Apparently, this doomsday indicator correctly called both the 1987 and 2008 market crashes. Unfortunately, outside of those two occurrences, it gives more false positives than a free clinic.
Data-Dependent Says What?
The Omen called for a market crash in 2010, but instead U.S. equities gained 13.1% that year, while experiencing just a 7.6% drawdown. We didn’t even get a stock market correction (i.e., a drawdown of over 10%), much less a crash (a drawdown of over 20%). This “boy who cried wolf” moment caused the indicator’s creator and main proponent, Jim Miekka, to abandon it all together.
If the guy who staked his reputation on this fairy-tale indicator wants nothing to do with it, then why is it still getting ink (or pixels)?
If what happened in 2010 isn’t enough for you to change the channel when the talking heads bring up the 1937 disaster-inspired indicator, how about an incident a bit closer to home?
This past May, the Hindenburg Omen was triggered on both the NYSE and the Nasdaq, marking just the tenth time ever that the Omen has made an appearance on two different exchanges at the same time.
“OMG-osh, what do we do?!” he says, putting his hands on his face and doing his best Macaulay Culkin impersonation.
Since May 5, when this ominous indicator was sighted like a Yeti, the S&P 500 has gained 11.4%, while experiencing a massive 2.1% drawdown. How has the Nasdaq fared since being marked with a Scarlet A, you may ask? The Nasdaq 100 has gained 12.9%, while experiencing a 4.8% drawdown.
The latest Hindenburg sighting occurred three weeks ago, just in time for Thanksgiving with the family. The result? Since making its presence felt like a Demogorgon in Stranger Things, the S&P has gained 2.6% (with a 0.50% drawdown), and the Nasdaq 100 is up 0.8% (with a 1.74% drawdown).
I hate to break it to the doom-and-gloom crowd hoping to sell you “crash-proof” portfolios and precious metals at a discount, but if U.S. growth accelerates, then the current market Hindenburg will continue flying, with no fiery crash in sight.

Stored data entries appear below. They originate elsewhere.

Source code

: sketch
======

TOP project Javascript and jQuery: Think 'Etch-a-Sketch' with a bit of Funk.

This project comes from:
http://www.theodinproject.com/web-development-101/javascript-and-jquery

Seven Hours with Leo and Kate
In addition to The Omen, another doom-and-gloom indicator was also triggered on November 14: the “Titanic.” Apparently, this sign of impending doom occurs when the number of companies making new lows on the New York Stock Exchange exceeds the number of companies making new highs, within seven days of a 12-month high in the S&P 500 index.
The last time these two indicators reared their ugly heads simultaneously was July 2007. Well, if this combo platter really is predicting an analog to 2007, then the market should rally another 14% over the next three months. Furthermore, we have at least another fourteen months before any real market-related carnage begins.
If we really are headed for a market crash, there will be plenty of real economic and financial market signs of a coming correction. But remember, the signs won’t have scary names like “Hindenburg” and “Titanic.” The signals will be much more mundane and less “econopocalypse” worthy, like outright contractions in things like industrial production and retail sales.
The Bottom Line
If you remain data dependent, process driven and risk conscious, then you know it’s nothing but clear skies for U.S. equities from now through the end of the year. U.S. economic data remains robust, inflation is healthy and U.S. yields are holding steady. All of this adds up to a conducive environment for U.S. equities that is characterized by more upside potential than downside risks.
Do yourself and your portfolio a favor and ignore any market-related indicator or story with a historic calamity attached. These fear-mongering indicators predict website clicks better than they will ever predict actual market direction.